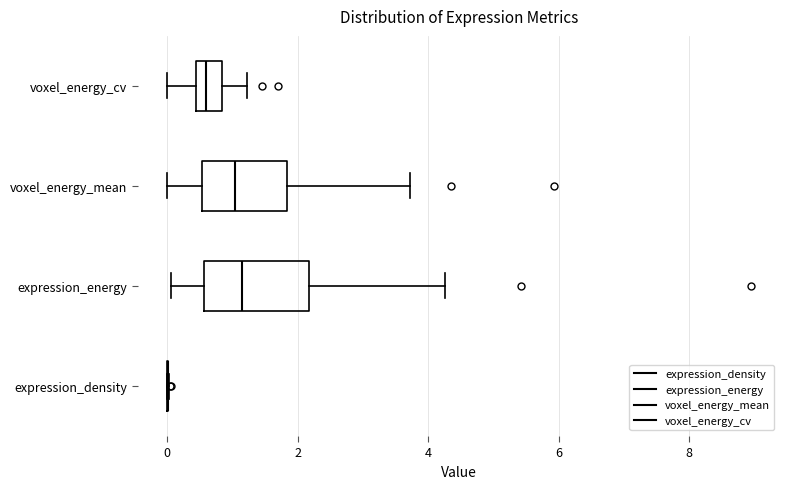

Reading bottom to top, transcribe this box plot: for each box, give where its median line is, the range the box spans, and where its two whiskers end, as read against the x-axis. The values are not printed on the chart, so give them approximately, as read against the axis.

expression_density: box collapsed to a line at 0.0, whiskers 0.0 to 0.0
expression_energy: median 1.2, box 0.6 to 2.2, whiskers 0.0 to 4.2
voxel_energy_mean: median 1.0, box 0.6 to 1.8, whiskers 0.0 to 3.8
voxel_energy_cv: median 0.6, box 0.4 to 0.8, whiskers 0.0 to 1.2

**The problem:** State how many lines of the items above contain the word "median". Give only the number.

**Answer area:** 4